After a week in action, Oakland officials say the streets are working as planned — no collisions, no reported instances of unsafe gathering, and more families able to move (and dance) at spacious distances. As if out of an earlier era, small children are riding bikes in the middle of the street without their parents needing to worry. “This is an opportunity to remember that these are our streets, not just streets for cars,” Logan said.
The same flawed HWC Engineering campaign donations-meet-street grid bait ‘n’ switch that wasn’t working prior to the pandemic hasn’t grown any more sensible with sheltering at home. It was crap then, and so it remains.
Have Coronavirus Shutdowns Prompted an Epidemic of Reckless Driving? by Daniel Herriges (Strong Towns)
Reports from many cities indicate a surge in aggressive speeding, and with it, automobile crashes.
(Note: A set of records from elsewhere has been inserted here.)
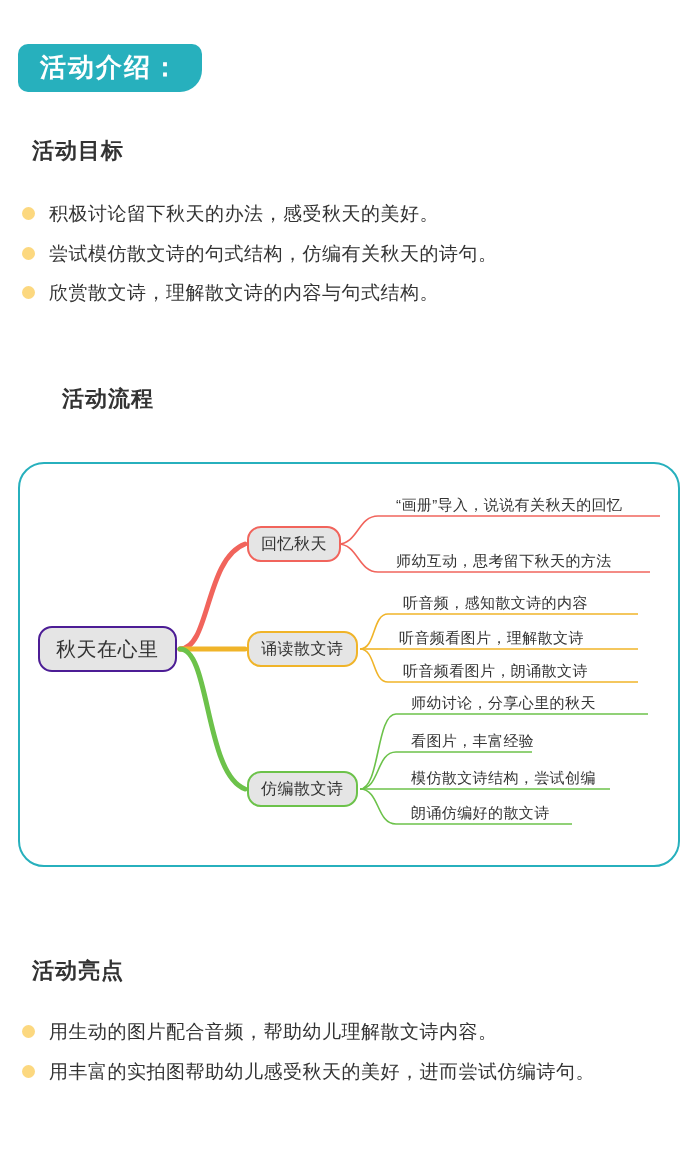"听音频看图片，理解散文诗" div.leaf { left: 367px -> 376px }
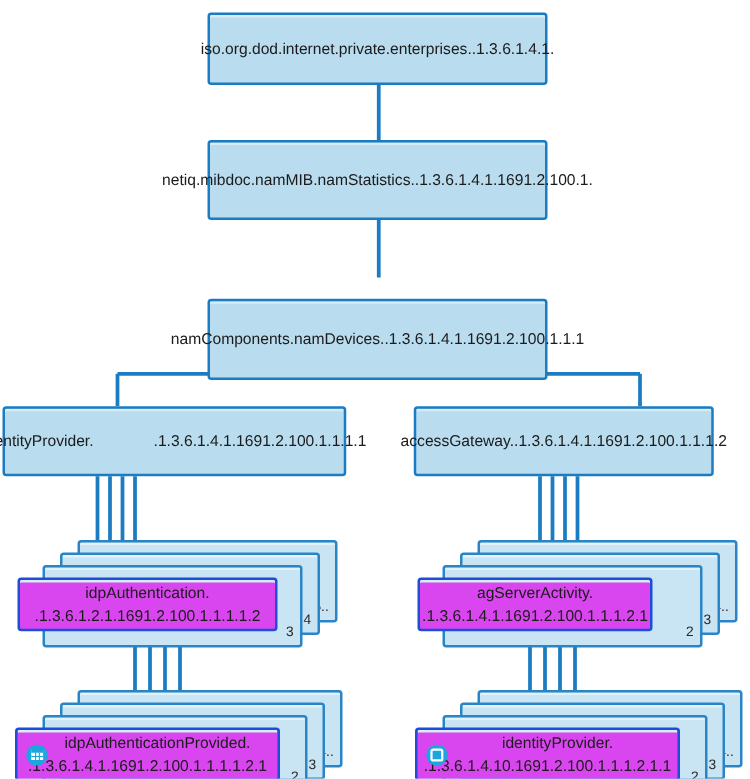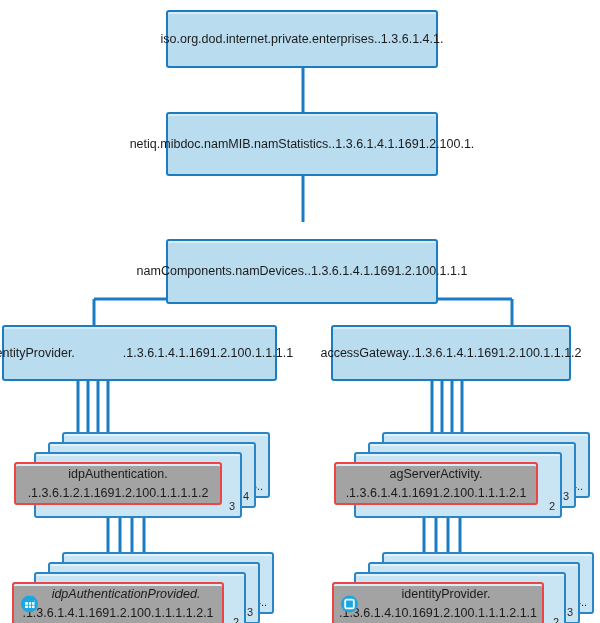"idpAuthentication." .leafnode { background: #a3a3a3 -> #d946ef; border: 2px solid #ef4444 -> 2px solid #1d4ed8 }
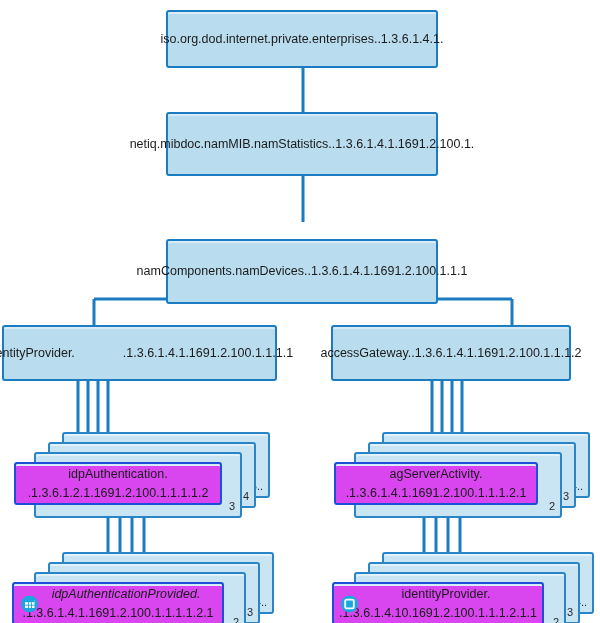"agServerActivity." div.leafnode { width: 204px -> 188px }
The statistics are remarkable and alarming in light of how much traffic itself has declined, with many businesses closed and residents sheltering at home …
… The most common tendency I’ve seen in reporting of this phenomenon is to blame “reckless driving.” In other words, it’s just that people who have sociopathic and destructive urges are out there on the empty roads playing Ricky Bobby and indulging them, to tragic effect. Is that the whole story?
This pat answer is consistent with our societal bias toward always talking about traffic violence in terms of individual behavior: either it was just a tragic accident, or the people involved should have been paying more attention. Mainstream media rarely interrogate how street design induces drivers to behave in certain ways. Yet we’ve written about this again and again on Strong Towns, because the evidence is clear: when you design streets to make high speeds comfortable, you make tragedy statistically inevitable.
Over 40,000 Americans die in traffic in a normal year. The number of pedestrians alone killed by U.S. drivers from 2008 to 2017 averages out to one every 1 hour and 46 minutes. If we’re appalled by the level of carnage on our roads while most of us are sheltering in place, we should certainly be appalled by the level of carnage the rest of the time. If we think there’s an epidemic of reckless driving right now, it’s just a continuation of the epidemics of reckless driving that we witnessed in America in 2019, and 2018, and 2017, et cetera. The status quo isn’t anything to want to return to here.
The coronavirus shutdowns are making more obvious a pre-existing epidemic of reckless street design.